MD5 uses the public-domain implementation by Colin Plumb that is also used in the OCaml runtime system for module Digest.

SipHash is based on the reference implementation by J.-P. Aumasson and D. J. Bernstein, https://github.com/veorq/SipHash . It passes their test vectors.

RSA encryption and decryption was implemented from scratch, using the Zarith OCaml library for arbitrary-precision arithmetic, which itself uses GMP. Modular exponentiation is the constant-time implementation provided by GMP. The Chinese remainder theorem is exploited when possible, though. Like all ciphers in this library, the RSA implementation is not protected against timing attacks.

RSA key generation uses GMP's nextprime function for probabilistic primality testing.

The hardware RNG uses the RDRAND instruction of recent x86 processors, if supported. It is not available on other platforms. A check is included to reject the broken RDRAND on AMD Ryzen 3000 processors (https://arstechnica.com/gadgets/2019/10/how-a-months-old-amd-microcode-bug-destroyed-my-weekend/).

The system RNG uses the getentropy function provided by Linux, macOS and the BSDs, or the CryptGenRandom function from the Windows cryptographic API.

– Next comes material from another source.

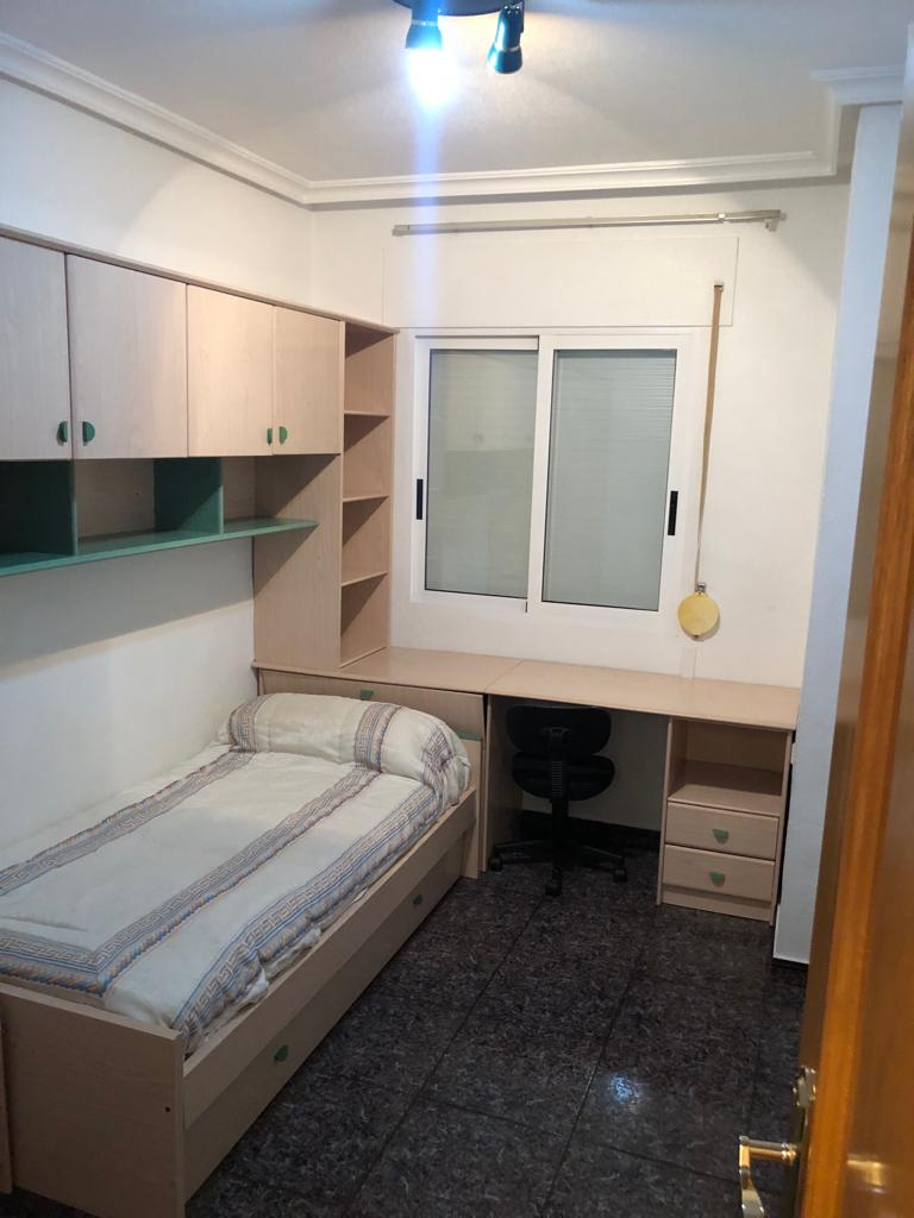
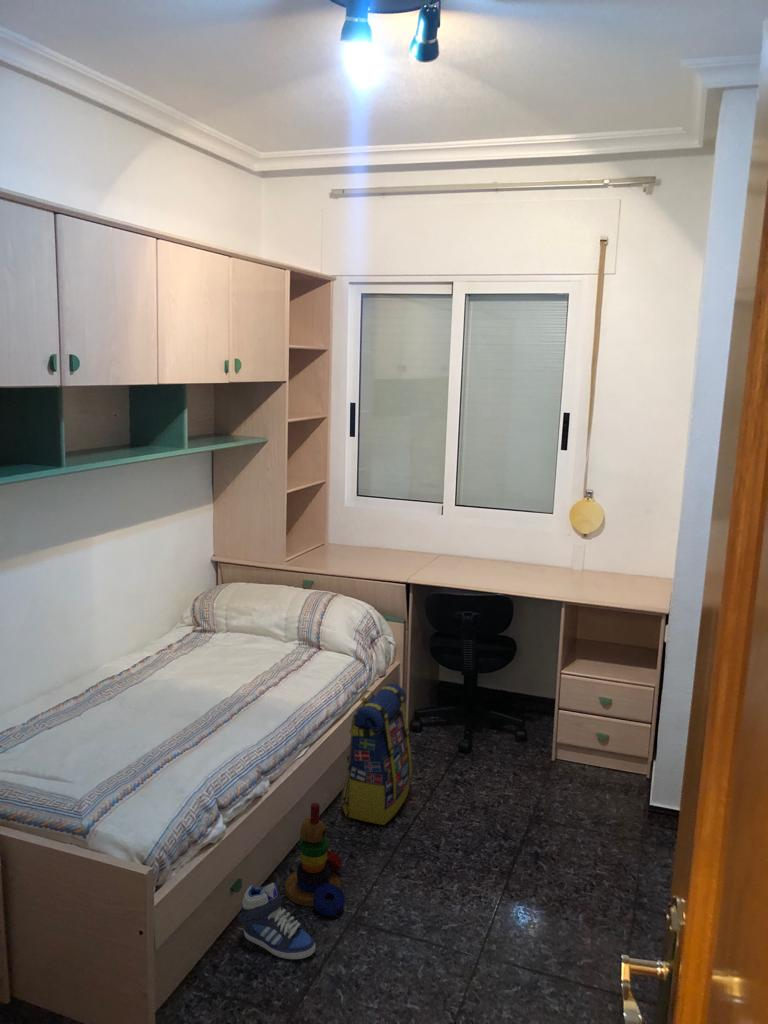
+ sneaker [237,882,317,960]
+ backpack [340,683,413,826]
+ stacking toy [284,802,346,917]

The seeded PRNG is just the Chacha20 stream cipher encrypting the all-zeroes message. The seed is used as the Chacha20 key. An alternate seeded PRNG is provided, based on AES encryption of a 128-bit counter. Both PRNGs pass the Dieharder statistical tests. Still, better use the system RNG or the hardware RNG if high-quality random numbers are needed.

Performance

If you run dune exec test/speedtest.exe, a simple benchmark is performed and shows the speed of various operations from this library.